Он на время оставил автомат в покое, его взгляд остановился на манипуляциях со звездолётом. Медленно и торжественно его корма с обломками двигательного зеркала поднималась вверх. Последнее движение и тяжёлая громадная башня повисла в воздухе.
Тщетно пытался Кирилл увидеть эстакаду, подъёмные механизмы, переплетение конструкций, транспортные линии подачи агрегатов, деталей, инструмента, подсобные сооружения – всю эту привычную для него кажущуюся неразбериху верфи. Хотел спросить этажерку, но её рядом не оказалось.
Ничего этого здесь не было. Тысячетонный корабль подвесили вертикально в воздухе просто так, и это зрелище всё больше казалось Кириллу неубедительным. Даже видя своими глазами стремительное восстановление «Песни», он всё-таки воспринимал это как чудо, как сказку. Сказку добрую, с добрыми волшебниками и феями в виде многочисленных роботов. Сказку, потому что такого не может быть в реальной жизни.
Он решил ближе подойти к месту работ, но наткнулся на невидимый барьер.
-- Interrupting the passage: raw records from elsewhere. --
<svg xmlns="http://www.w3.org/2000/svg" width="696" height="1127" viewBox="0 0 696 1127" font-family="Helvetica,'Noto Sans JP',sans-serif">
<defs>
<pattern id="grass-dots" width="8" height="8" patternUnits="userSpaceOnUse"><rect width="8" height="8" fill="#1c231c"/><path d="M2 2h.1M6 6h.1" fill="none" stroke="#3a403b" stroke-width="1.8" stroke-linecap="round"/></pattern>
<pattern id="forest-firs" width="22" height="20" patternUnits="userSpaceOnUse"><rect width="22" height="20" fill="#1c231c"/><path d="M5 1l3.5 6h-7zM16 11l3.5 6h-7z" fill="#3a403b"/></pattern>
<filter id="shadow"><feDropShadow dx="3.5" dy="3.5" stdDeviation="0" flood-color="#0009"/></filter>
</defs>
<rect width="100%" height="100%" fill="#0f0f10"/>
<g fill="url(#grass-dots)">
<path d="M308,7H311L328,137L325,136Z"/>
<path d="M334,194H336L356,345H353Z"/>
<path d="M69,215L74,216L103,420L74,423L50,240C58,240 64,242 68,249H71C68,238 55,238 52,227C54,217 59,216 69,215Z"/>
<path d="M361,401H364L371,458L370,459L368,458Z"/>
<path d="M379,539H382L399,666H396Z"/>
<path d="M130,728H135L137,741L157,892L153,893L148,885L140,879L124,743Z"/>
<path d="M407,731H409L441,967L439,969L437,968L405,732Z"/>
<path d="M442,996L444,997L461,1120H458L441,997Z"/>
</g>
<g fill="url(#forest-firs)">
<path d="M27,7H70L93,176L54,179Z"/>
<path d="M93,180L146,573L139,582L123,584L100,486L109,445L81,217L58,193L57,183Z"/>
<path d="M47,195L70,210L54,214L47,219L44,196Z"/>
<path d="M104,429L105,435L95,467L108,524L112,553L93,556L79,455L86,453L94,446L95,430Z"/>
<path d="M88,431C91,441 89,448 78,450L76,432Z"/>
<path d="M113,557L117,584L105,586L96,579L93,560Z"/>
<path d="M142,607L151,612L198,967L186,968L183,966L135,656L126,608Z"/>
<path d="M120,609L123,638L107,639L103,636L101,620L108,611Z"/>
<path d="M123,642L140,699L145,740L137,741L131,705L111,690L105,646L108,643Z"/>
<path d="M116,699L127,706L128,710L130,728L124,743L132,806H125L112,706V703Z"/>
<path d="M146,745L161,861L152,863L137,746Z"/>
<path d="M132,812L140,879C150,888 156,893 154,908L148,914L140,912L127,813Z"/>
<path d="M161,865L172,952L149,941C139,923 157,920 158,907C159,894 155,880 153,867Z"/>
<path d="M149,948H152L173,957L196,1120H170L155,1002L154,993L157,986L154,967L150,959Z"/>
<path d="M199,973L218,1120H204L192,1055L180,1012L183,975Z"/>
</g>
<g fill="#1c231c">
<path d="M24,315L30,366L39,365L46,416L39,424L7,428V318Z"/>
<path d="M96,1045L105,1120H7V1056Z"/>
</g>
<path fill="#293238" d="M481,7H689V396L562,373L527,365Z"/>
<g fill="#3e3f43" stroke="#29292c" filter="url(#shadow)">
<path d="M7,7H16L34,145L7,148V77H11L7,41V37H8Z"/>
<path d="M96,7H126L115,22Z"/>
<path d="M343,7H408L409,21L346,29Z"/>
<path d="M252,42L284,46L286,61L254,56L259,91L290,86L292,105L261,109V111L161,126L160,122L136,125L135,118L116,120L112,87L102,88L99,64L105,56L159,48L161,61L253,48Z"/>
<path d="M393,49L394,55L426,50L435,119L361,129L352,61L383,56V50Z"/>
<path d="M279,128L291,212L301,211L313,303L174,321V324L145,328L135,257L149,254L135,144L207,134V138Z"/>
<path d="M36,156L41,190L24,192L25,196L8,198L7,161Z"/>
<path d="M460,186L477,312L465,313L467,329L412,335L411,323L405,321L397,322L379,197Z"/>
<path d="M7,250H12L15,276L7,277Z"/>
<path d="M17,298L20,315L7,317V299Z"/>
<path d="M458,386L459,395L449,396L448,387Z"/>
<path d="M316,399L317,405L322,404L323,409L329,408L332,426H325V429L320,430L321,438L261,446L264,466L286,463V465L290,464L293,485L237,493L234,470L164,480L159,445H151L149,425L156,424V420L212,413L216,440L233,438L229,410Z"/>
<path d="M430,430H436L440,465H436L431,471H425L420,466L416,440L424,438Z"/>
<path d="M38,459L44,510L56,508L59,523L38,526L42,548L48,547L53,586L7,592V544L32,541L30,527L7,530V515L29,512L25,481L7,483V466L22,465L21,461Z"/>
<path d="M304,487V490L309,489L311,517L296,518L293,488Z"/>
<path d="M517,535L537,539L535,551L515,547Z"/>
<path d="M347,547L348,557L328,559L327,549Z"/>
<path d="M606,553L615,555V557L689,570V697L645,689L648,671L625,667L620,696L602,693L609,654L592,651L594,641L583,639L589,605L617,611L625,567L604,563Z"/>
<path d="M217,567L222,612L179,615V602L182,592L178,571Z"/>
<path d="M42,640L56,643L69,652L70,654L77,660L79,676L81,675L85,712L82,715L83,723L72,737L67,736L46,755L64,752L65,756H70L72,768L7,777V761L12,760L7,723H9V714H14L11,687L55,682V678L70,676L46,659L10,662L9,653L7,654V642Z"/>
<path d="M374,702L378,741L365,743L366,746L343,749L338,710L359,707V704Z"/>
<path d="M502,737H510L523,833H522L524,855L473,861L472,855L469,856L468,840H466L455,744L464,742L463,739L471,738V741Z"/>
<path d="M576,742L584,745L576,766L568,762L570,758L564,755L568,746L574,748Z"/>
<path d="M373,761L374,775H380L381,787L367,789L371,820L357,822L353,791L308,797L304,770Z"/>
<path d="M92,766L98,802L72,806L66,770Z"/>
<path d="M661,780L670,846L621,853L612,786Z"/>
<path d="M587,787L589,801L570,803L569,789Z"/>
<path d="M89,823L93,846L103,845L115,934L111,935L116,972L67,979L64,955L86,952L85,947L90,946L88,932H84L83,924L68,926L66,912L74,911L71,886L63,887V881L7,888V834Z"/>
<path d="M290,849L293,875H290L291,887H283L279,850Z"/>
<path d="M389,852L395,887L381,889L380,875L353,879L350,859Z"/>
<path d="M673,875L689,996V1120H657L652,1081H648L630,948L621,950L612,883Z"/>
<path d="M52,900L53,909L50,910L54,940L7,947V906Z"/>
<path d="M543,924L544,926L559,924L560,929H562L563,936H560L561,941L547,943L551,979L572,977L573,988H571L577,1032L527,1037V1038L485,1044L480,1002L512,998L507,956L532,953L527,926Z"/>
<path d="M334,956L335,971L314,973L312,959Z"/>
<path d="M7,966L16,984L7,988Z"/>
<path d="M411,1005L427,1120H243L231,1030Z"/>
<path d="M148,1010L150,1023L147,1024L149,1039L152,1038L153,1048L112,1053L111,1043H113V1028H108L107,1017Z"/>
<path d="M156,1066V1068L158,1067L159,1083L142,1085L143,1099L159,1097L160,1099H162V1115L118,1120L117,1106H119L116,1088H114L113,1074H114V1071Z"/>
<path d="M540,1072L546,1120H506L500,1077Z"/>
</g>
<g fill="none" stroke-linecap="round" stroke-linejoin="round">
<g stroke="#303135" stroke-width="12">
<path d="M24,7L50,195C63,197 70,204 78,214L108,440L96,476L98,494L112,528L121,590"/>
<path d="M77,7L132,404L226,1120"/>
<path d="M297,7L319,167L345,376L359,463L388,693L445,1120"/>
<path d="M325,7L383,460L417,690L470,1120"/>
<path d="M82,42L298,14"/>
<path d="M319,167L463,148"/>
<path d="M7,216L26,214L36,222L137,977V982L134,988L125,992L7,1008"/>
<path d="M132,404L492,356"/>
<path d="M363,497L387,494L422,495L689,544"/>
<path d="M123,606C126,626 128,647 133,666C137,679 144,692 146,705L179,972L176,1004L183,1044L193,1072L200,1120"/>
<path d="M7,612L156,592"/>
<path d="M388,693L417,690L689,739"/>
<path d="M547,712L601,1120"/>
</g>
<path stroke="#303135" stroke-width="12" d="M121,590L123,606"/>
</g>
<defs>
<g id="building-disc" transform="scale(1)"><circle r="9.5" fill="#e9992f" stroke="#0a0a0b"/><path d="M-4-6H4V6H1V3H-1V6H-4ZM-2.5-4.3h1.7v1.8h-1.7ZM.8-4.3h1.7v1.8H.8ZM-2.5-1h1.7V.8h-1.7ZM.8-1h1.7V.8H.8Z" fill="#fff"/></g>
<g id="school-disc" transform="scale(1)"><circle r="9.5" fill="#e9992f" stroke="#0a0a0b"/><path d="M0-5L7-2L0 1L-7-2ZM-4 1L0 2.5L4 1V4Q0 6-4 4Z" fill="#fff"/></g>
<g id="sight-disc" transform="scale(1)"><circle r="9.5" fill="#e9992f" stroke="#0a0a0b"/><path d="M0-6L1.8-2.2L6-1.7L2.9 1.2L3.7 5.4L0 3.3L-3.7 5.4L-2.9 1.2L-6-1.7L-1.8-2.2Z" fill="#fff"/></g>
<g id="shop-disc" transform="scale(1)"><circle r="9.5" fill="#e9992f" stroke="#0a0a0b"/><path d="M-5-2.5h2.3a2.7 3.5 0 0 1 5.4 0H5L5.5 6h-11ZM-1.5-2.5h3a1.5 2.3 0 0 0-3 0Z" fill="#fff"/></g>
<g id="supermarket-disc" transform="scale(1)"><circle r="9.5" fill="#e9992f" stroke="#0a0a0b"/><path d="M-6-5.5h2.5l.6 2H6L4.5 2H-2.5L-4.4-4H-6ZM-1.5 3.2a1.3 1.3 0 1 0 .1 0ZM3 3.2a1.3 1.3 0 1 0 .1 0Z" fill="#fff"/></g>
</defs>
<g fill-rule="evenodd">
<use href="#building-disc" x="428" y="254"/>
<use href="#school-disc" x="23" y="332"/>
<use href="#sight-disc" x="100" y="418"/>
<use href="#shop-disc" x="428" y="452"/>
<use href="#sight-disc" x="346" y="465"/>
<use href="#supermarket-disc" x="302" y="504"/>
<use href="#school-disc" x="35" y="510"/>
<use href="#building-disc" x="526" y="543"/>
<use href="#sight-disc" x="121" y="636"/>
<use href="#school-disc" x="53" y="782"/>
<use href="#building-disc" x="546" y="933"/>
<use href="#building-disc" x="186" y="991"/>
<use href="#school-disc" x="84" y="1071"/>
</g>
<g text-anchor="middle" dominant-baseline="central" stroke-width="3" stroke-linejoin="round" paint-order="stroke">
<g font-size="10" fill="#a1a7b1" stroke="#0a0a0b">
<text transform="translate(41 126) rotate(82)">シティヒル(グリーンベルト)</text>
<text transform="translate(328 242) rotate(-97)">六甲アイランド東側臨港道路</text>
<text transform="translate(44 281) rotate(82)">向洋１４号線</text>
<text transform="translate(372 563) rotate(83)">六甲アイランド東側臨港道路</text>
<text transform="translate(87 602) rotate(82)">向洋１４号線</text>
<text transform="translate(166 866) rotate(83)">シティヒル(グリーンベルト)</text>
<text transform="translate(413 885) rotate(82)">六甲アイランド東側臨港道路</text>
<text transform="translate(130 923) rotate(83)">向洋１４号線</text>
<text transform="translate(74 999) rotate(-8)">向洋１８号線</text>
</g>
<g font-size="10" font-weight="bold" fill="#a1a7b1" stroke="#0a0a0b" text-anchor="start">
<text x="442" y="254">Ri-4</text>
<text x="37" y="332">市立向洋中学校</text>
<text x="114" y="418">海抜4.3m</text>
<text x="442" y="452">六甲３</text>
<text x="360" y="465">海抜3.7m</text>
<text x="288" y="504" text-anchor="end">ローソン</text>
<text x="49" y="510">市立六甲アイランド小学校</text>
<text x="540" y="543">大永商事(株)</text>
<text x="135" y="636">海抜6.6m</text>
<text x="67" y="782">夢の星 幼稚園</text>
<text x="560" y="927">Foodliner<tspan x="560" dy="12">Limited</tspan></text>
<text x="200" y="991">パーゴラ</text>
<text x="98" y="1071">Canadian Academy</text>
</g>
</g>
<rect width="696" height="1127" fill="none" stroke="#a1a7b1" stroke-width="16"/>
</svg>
Ощупал руками податливую до некоторого предела преграду, попробовал её крепость носком ноги.
– Защитное поле.
Рядом появилась этажерка, невозмутимая, с ласковым и дружелюбным успокаивающим голосом.
– Мне-то что делать? Любоваться?
– Ждать.
– Ждать? Так просто сказано! – – Кирилл ударил кулаком по невидимой стенке барьера, как в подушку. – Выть, дорогой наблюдатель, хочется.
– Ещё час. – Автомат отодвинулся от Кирилла. – Мне понятно твоё нетерпение, но там почти всё воссоздаётся заново. А тебе там быть нельзя. Там высокая вне мира активная среда.
– Тебя не было и я подумал… Может быть, мог чем помочь. Всё-таки я хорошо знаю «Песню»
– Понимаю тебя, но твоя помощь не нужна. А мне надо было сделать ремонт импульсной бригантине.
– Где? – У Кирилла вспыхнула надежда увидеть людей, несмотря на незнакомое ему сочетание – «импульсная бригантина». – Где она?